:: EXERCISE DESCRIPTION ::
Quote every line from the start of the records through the line containing "آخر أخبار العراق", reproducing each one word for word.

Text extracted from the pages:
= Beginning of Section =

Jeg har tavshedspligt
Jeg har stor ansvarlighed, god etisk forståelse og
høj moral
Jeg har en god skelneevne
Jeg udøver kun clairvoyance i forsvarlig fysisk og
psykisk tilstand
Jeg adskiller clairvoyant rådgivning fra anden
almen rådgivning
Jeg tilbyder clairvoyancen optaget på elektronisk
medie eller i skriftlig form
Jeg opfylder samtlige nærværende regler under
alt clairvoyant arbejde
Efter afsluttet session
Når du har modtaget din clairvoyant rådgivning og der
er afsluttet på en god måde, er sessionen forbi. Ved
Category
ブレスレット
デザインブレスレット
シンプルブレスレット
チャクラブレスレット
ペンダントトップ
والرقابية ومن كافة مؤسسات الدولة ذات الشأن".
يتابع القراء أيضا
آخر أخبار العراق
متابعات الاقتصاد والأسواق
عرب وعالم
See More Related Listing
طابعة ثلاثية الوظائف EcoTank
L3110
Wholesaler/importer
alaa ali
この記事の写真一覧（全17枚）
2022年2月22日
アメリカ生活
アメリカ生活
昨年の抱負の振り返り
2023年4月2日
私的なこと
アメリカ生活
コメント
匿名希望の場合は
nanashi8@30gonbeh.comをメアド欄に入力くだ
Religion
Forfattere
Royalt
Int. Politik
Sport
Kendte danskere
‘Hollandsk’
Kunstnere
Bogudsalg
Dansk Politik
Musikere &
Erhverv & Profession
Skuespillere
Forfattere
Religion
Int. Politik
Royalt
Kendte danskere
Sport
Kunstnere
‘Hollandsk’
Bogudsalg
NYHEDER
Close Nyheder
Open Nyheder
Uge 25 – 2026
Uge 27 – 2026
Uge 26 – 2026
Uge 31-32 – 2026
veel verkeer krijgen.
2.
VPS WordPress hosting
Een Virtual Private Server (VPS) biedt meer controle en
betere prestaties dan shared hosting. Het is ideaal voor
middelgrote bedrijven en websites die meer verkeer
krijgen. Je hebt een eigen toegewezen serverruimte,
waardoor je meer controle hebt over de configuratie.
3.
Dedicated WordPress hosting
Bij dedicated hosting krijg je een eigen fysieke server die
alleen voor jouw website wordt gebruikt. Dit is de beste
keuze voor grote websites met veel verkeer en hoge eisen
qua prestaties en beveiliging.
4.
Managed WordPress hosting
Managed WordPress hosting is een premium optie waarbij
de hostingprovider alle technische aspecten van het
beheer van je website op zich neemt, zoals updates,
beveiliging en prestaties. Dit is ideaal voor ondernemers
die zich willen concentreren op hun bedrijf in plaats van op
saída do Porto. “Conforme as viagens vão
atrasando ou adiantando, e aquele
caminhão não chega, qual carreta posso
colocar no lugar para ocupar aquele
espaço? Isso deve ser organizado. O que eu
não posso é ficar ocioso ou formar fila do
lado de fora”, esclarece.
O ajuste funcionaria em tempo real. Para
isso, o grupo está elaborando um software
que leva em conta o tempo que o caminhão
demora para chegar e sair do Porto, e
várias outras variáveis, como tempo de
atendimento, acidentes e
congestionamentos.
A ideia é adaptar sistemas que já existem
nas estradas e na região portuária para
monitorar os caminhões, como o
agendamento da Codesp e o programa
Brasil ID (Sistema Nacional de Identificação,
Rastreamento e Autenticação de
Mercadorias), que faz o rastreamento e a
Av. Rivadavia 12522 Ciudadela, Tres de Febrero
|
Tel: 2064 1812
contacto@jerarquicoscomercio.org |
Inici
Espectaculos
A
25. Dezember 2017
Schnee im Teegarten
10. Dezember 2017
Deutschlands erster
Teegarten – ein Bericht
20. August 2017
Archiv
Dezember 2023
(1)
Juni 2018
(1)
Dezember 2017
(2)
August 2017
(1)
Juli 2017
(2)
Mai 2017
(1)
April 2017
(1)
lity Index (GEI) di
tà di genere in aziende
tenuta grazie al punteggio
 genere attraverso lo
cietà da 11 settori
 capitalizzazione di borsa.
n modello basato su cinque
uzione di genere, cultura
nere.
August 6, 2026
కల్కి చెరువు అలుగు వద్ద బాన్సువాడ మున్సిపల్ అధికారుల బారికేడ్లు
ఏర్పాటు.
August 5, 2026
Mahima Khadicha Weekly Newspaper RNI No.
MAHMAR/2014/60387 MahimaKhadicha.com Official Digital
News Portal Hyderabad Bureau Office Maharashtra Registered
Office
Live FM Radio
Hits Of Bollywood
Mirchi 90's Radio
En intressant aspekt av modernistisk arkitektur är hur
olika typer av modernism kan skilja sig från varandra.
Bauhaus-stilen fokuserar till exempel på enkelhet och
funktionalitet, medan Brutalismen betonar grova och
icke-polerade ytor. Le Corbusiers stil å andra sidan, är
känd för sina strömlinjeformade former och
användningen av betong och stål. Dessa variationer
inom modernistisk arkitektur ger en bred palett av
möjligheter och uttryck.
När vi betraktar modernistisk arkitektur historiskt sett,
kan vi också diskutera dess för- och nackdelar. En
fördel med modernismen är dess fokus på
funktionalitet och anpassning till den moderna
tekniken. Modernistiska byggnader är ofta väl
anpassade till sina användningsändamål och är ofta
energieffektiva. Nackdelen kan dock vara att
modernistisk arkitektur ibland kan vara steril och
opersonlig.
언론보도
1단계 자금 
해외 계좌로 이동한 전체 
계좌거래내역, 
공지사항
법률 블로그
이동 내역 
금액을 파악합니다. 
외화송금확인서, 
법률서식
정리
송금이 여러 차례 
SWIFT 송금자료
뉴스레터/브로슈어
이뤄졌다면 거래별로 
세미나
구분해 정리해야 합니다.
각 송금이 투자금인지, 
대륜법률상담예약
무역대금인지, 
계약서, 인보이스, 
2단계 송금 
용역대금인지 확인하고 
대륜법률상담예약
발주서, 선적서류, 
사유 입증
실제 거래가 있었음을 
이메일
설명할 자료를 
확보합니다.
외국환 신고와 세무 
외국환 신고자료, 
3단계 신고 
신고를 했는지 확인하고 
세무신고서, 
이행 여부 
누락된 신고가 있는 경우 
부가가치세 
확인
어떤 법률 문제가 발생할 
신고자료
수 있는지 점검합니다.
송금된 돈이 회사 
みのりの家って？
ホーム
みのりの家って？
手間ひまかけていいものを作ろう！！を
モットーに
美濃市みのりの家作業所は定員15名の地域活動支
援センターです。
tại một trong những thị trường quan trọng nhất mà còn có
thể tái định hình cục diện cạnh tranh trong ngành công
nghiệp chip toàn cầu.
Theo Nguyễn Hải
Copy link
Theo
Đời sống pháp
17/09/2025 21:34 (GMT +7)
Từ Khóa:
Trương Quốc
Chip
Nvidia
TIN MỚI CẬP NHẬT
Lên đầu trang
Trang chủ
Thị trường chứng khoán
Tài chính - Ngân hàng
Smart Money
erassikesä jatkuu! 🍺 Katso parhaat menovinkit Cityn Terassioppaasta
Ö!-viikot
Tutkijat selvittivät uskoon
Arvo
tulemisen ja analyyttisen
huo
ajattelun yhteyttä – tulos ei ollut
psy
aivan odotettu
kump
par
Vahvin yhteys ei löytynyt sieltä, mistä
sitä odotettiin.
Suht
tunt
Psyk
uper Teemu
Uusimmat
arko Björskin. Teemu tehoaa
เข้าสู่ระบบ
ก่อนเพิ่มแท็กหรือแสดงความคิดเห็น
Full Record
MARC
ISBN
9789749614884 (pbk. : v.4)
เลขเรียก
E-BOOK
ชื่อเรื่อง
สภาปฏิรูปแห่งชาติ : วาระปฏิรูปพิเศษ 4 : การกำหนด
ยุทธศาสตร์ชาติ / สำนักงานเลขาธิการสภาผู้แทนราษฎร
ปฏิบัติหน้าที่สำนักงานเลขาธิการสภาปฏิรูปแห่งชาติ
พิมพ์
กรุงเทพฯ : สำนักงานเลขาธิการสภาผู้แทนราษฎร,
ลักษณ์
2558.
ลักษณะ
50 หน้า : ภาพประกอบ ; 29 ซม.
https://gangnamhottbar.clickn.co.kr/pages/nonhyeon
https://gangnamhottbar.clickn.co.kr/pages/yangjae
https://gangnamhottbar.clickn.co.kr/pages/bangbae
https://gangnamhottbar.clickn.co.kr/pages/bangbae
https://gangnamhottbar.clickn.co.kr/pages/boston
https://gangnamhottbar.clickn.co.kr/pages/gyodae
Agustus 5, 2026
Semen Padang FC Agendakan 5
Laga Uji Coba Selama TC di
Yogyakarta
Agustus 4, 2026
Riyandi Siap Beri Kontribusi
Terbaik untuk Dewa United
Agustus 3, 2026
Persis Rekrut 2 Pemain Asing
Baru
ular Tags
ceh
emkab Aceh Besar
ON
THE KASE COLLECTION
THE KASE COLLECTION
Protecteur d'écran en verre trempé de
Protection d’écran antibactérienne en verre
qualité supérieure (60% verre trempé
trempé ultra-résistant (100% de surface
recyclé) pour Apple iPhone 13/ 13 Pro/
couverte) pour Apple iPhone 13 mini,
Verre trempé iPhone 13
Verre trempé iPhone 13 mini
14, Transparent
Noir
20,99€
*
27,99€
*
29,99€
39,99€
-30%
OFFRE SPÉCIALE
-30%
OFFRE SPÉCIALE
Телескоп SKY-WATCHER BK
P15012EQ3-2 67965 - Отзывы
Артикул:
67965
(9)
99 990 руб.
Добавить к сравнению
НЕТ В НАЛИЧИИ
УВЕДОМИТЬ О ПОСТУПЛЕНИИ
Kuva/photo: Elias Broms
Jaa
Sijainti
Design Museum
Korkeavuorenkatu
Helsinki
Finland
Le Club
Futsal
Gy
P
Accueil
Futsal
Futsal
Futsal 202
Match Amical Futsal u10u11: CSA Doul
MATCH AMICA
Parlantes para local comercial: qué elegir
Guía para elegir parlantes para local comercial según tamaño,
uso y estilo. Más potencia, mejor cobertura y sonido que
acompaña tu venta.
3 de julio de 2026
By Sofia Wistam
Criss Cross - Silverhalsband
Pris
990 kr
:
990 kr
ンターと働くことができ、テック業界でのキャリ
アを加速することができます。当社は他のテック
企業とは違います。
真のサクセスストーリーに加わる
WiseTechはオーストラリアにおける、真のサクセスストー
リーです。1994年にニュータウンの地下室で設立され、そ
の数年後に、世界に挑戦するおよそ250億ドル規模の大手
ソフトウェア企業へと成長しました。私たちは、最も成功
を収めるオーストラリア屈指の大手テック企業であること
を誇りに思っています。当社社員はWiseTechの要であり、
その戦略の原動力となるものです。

= End of Section =

:: PROBLEM SOLUTION ::
Jeg har tavshedspligt
Jeg har stor ansvarlighed, god etisk forståelse og
høj moral
Jeg har en god skelneevne
Jeg udøver kun clairvoyance i forsvarlig fysisk og
psykisk tilstand
Jeg adskiller clairvoyant rådgivning fra anden
almen rådgivning
Jeg tilbyder clairvoyancen optaget på elektronisk
medie eller i skriftlig form
Jeg opfylder samtlige nærværende regler under
alt clairvoyant arbejde
Efter afsluttet session
Når du har modtaget din clairvoyant rådgivning og der
er afsluttet på en god måde, er sessionen forbi. Ved
Category
ブレスレット
デザインブレスレット
シンプルブレスレット
チャクラブレスレット
ペンダントトップ
والرقابية ومن كافة مؤسسات الدولة ذات الشأن".
يتابع القراء أيضا
آخر أخبار العراق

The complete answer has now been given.